Et pour prévenir : « Les Russes sont à l’offensive sur tous les fronts, menaçant de réaliser des avancées majeures dans les mois à venir. »
Quelles perspectives ?
« La situation profite à l’envahisseur sur le long terme : ses positions deviennent de plus en plus difficiles à prendre, son occupation s’installe au fil du temps et d’éventuelles négociations de paix ne commenceront que sur ce fait acquis »explains Cyrille Bret.
« Il est donc probable que la Russie cherchera à gagner le plus de terrain possible d’ici le 20 janvier, date de l’entrée en fonction du président Trump. » comments General Trinquand.
« Trump a promis de mettre fin à la guerre dans les 24 heures. Il pourrait en effet entamer un processus de négociation dans un avenir proche, mais la guerre ne prendra fin que lorsque la Russie aura une chance de poursuivre sa progression et que l’Ukraine sera incapable de tenir le cap.»estime Serhii Plokhy, à Harvard.
“Pour Moscou, l’intensification des attaques de drones contre l’Ukraine ou des attaques contre les infrastructures énergétiques marque la volonté d’afficher sa supériorité sur le terrain et sa détermination à affirmer ses conditions préalables à toute négociation”, analyse Carole Grimaud.
Quelle voie diplomatique ?
Le plan de Donald Trump est de « pour faire passer les États-Unis du statut de partisan de l’Ukraine à celui de médiateur. Et son principal levier d’action annoncé est la réduction du soutien militaire américain considérable à l’Ukraine (60 milliards de dollars depuis 2022)résume Cyrille Bret. L’Europe peut apporter un soutien très substantiel, mais pour l’instant, son effort de défense ne lui permet pas de remplacer les Etats-Unis.»

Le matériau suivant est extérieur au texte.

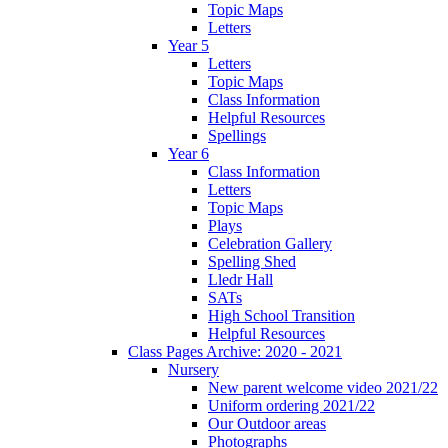
Topic Maps
Letters
Year 5
Letters
Topic Maps
Class Information
Helpful Resources
Spellings
Year 6
Class Information
Letters
Topic Maps
Plays
Celebration Gallery
Spelling Shed
Lledr Hall
SATs
High School Transition
Helpful Resources
Class Pages Archive: 2020 - 2021
Nursery
New parent welcome video 2021/22
Uniform ordering 2021/22
Our Outdoor areas
Photographs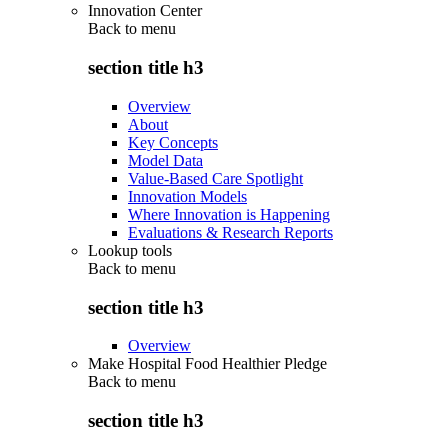
Innovation Center
Back to
menu
section title h3
Overview
About
Key Concepts
Model Data
Value-Based Care Spotlight
Innovation Models
Where Innovation is Happening
Evaluations & Research Reports
Lookup tools
Back to
menu
section title h3
Overview
Make Hospital Food Healthier Pledge
Back to
menu
section title h3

En plus, « Si en paroles et en intentions, le soutien à l’Ukraine reste indéfectible, en réalité, les pays européens ont du mal à suivre et sont divisés dans leurs stratégies d’aide, contraints par leur politique intérieure : l’Allemagne, principal fournisseur de l’Ukraine, après les États-Unis, a pris la décision de le réduire. Il y a fort à parier que l’Europe reviendra, bon gré mal gré, à une solution diplomatique.glisse Carole Grimaud.

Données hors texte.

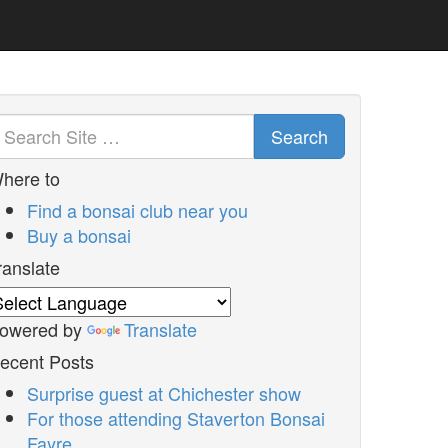
Search
here to
Find a bonsai club near you
Buy a bonsai
ranslate
owered by
Translate
ecent Posts
Surprise guest at Chichester show
For those attending Staverton Bonsai
Fayre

Volodymyr Zelensky voit sa marge de manœuvre se réduire et a donc annoncé, samedi, son objectif de faire taire les armes par la négociation en 2025.
«L’Ukraine, qui dépend de l’aide américaine et européenne, n’aura pas le choix. Et la Russie aura intérêt à arrêter les combats pour gagner du temps et pouvoir relancer son action plus tard.»anticipe le général Trinquand.

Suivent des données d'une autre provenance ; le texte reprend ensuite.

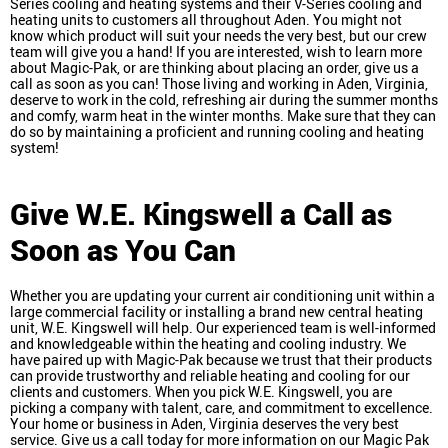
Series cooling and heating systems and their V-Series cooling and
heating units to customers all throughout Aden. You might not
know which product will suit your needs the very best, but our crew
team will give you a hand! If you are interested, wish to learn more
about Magic-Pak, or are thinking about placing an order, give us a
call as soon as you can! Those living and working in Aden, Virginia,
deserve to work in the cold, refreshing air during the summer months
and comfy, warm heat in the winter months. Make sure that they can
do so by maintaining a proficient and running cooling and heating
system!
Give W.E. Kingswell a Call as
Soon as You Can
Whether you are updating your current air conditioning unit within a
large commercial facility or installing a brand new central heating
unit, W.E. Kingswell will help. Our experienced team is well-informed
and knowledgeable within the heating and cooling industry. We
have paired up with Magic-Pak because we trust that their products
can provide trustworthy and reliable heating and cooling for our
clients and customers. When you pick W.E. Kingswell, you are
picking a company with talent, care, and commitment to excellence.
Your home or business in Aden, Virginia deserves the very best
service. Give us a call today for more information on our Magic Pak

Mais cette négociation soulèverait des questions. «Si Trump accepte le gel de la ligne de front actuelle, cela constituera une forme de capitulation de l’Ukraine et une violation totale du droit international. Et cela signifie que d’autres pourront redessiner les frontières. Il faudra continuer à armer l’Ukraine, car la menace russe concerne tout le monde.»prévient le général Pellistrandi.